Дед сердито отозвался с печи:
— Деймоны! Это во что вы обратили слово-то божее?
Не слушай его, Васянька, он тебе наплетет, трубокурный бес.
Но отец уже захлопнул книгу и вылезал из-за стола. Он молча, не глядя ни на кого, надел шубу, напялил шапку и вышел из избы.
Не приходил он долго. Когда же ввалился в избу вместе с холодным паром, я увидел, что лицо у него распухло. Он разделся, зло взглянул на мать и рявкнул:
— Не видишь, дьявол? Давай воды!
И неожиданно засмеялся. И мне казалось, что у него смеется одна борода.
— На кулачках дрался… Кум Ларивон, долгорукий бес, измолотил.
А когда мать налила ковшом воду в глиняный рукомойник, который висел на веревочках над лоханью, отец ни с того ни с сего ударил ее с размаху. Она охнула и, защищаясь от него локтями, стала падать на колени. Он выхватил у ней ковшик и замахнулся им, но в этот момент Володимирыч подскочил к нему, схватил сзади за обе его руки, заложил их за спину и, прихрамывая, потащил назад.
А бабушка разгневанно крикнула: — Дурак окаянный! Розорва тебя возьми!
Отец бешено рвался из рук Володимирыча, корчился, пыхтел, храпел, но был беспомощен: Володимирыч тянул его назад медленно, заботливо, принуждая его пятиться за собою. Никто не улыбался, точно перед ними совершалось какое-то колдовское действо.
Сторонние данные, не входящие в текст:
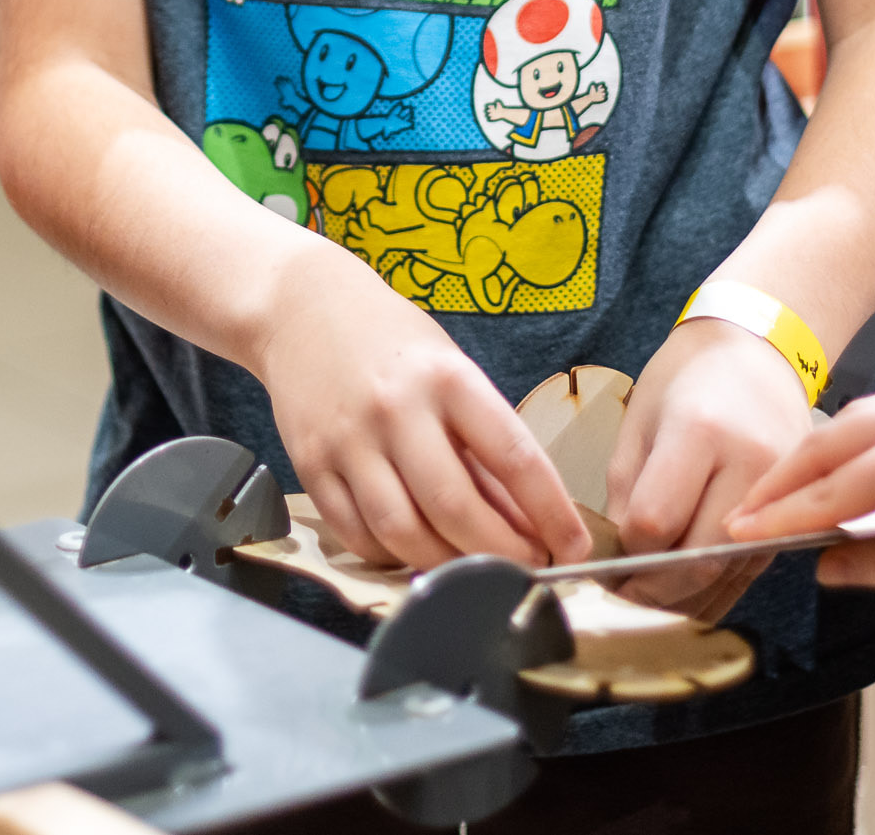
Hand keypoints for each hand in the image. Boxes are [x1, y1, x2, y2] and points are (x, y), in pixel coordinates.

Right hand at [259, 247, 594, 573]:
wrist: (301, 306)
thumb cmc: (393, 341)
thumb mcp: (453, 373)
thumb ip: (485, 445)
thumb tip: (528, 521)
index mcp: (448, 379)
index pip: (513, 457)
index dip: (550, 513)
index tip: (573, 547)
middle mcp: (397, 410)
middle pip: (455, 507)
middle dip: (501, 554)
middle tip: (527, 569)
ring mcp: (348, 441)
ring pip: (402, 532)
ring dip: (447, 565)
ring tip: (474, 569)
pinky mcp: (310, 466)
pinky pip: (356, 534)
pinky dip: (391, 555)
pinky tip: (414, 551)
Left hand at [605, 315, 815, 615]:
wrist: (758, 355)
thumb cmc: (687, 381)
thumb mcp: (640, 422)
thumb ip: (626, 493)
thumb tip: (617, 559)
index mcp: (701, 431)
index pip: (655, 521)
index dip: (624, 547)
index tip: (606, 552)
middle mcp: (750, 467)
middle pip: (697, 560)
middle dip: (649, 588)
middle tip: (618, 589)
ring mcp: (781, 495)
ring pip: (725, 578)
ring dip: (678, 598)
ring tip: (646, 589)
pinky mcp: (793, 515)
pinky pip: (747, 575)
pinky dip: (711, 592)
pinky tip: (682, 585)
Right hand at [726, 367, 874, 598]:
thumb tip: (834, 567)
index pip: (831, 491)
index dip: (783, 520)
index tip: (742, 535)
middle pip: (830, 443)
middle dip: (784, 482)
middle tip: (746, 515)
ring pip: (855, 422)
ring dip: (818, 458)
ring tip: (784, 497)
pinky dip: (856, 441)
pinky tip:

Отец задыхался: — Пусти-и!.. Брось, говорю!..
Но Володимирыч все тянул и тянул его за собой молчаливо и вдумчиво.
Мать лежала на кровати, уткнувшись в рухлядь, и у нее тряслись плечи. Ковшик валялся на полу, и его никто не поднял. Дед наблюдал с печи, опираясь на локти. Видно было, что он тоже встревожен. Бабушка будто одна поняла, в чем смысл этого хождения назад шаг в шаг, и у нее уползали брови на лоб. Потом лицо ее плаксиво сморщилось, и вся она рыхло затряслась в беззвучном смехе. Катя держала за нитку веретено, а оно крутилось в ее руках, задевая за подол сарафана. Она не смеялась, но, должно быть, переживала большое наслаждение. Она подмигнула бабушке и отмахнулась. Бабушка подняла ковш и ушла в чулан.
Я сидел около матери, обнимая ее, и ощущал, как она дрожит вся от судорог. Я смотрел на отца, который прижимался лопатками к груди Володимирыча, и видел, что он уже не помнит себя. Борода у него торчала кверху, зубы скалились. Егорушка сидел за столом и щелкал наперстком.
Дед вдруг озабоченно спросил с печи:
— Это ты чего делаешь, Володимнрыч?
— Гляди, усмиряю строптивых.
Когда отец ослабел, сгребая солому валенками, Володимирыч быстро поставил его на ноги.
— Вот так-то, Вася. Нехорошо человеку ронять себя перед людями. А ежели чуешь, что сам перед собой унизился, не взыскивай с других, а только с себя. А взыщешь — не расплатишься.